25 Sep 2000  Research & Ideas

Cyber-Marketing: Scouting the Digital Communications Frontier

Marketers have a whole new game to learn in the digital revolution, and the greatest benefit, says HBS Professor John A. Deighton, will go to those who comprehend and embrace the new medium most quickly. But, adds Deighton, that's unlikely to be a simple task.

 

Seated before a computer with an Internet link, consumers today can flip through an estimated 800 million Web pages of public information by merely clicking a mouse. Add to this that television, now in 98 percent of American homes, is moving, albeit slowly, toward digital transmission, and it becomes evident that digital communications will fundamentally reshape the way businesses market, and often deliver, goods and services.

The current communications revolution is hardly the first to be encountered by marketers. Prior upheavals occurred with the dawn of radio, television, and database marketing (namely, direct mail and telemarketing). Each significantly altered the marketing communications process and, in so doing, reshaped the advertising industry. However, unlike its predecessors, digital communications promises to revolutionize marketing communications by increasing marketers' ability to select and interact with consumers with little regard for time or geography. As with earlier media transformations, the greatest benefit will go to those who comprehend and embrace the new medium most quickly, as well as predict the form and pace of its development.

In a chapter of the forthcoming book Digital Marketing (John Wiley & Sons), edited by Jerry Wind and Vijay Mahajan, John Deighton and coauthor Patrick Barwise of the London Business School identify three qualities that distinguish the Web from other mass media. First, the Web fragments its audience's attention. Where television brings people together and lets advertisers build giant brands and promote broad cultural trends, the Web segments the audience into small pockets of interest. Mass marketers have a whole new game to learn if they aspire to integrate across these fragments of attention.

Second, as the already-low cost of digital communications declines toward zero, the Web's radical interactivity presents new challenges to marketers, who must now learn how to build and sustain intimate customer relationships on a far larger scale than ever before. Take Yahoo!, for instance. For committed users, this portal is a tool for everyday life, something they click on dozens of times a day. But unlike a telephone or a directory, it is an intelligent, radically interactive tool that can customize itself to each user's needs, building a relationship that's quite personal with each of the portal's tens of millions of customers.

The third distinctive quality of the Web is something of a handicap. To be frank, the authors say, it is a boring medium when compared with television, lacking TV's power to engage fantasy and arouse emotions. Instead, the Web is an instrumental medium, a tool for getting things done. Much of its future will lie in the background of consumer life, where, like plumbing, it will be indispensable but seldom conspicuous.

● **MATERIAL SUPPLIED**:

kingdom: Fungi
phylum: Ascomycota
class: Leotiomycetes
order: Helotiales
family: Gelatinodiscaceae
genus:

● **WHAT THE TASK REQUIRES**: Resume the article above on digital marketing and the Web, starting right after its last paragraph.

● **REPLY TO THE TASK**:
Deighton and Barwise see digital communications as the most recent in a series of advances that have expanded the power and precision of advertising media. "We began," says Deighton, "with mass media—print, radio, and television—where the audience was largely unknown to advertisers. Next came 'addressable' media such as direct mail, telemarketing, and e-mail, where selected individuals, organizations, and market groups could be targeted. Then, we saw the addition of a new dimension, interactivity—that is, the ability to take account of millions of individual consumer responses with the aid of electronic databases," he continues. "By using toll-free telephone numbers and business-reply mail, marketers could indirectly converse with individual consumers and follow through with messages adapted to their unique needs and interests. Direct mail and the telephone, however, have been relatively expensive to employ on a mass-market scale. Now, digital communications is driving down the cost of mass customization."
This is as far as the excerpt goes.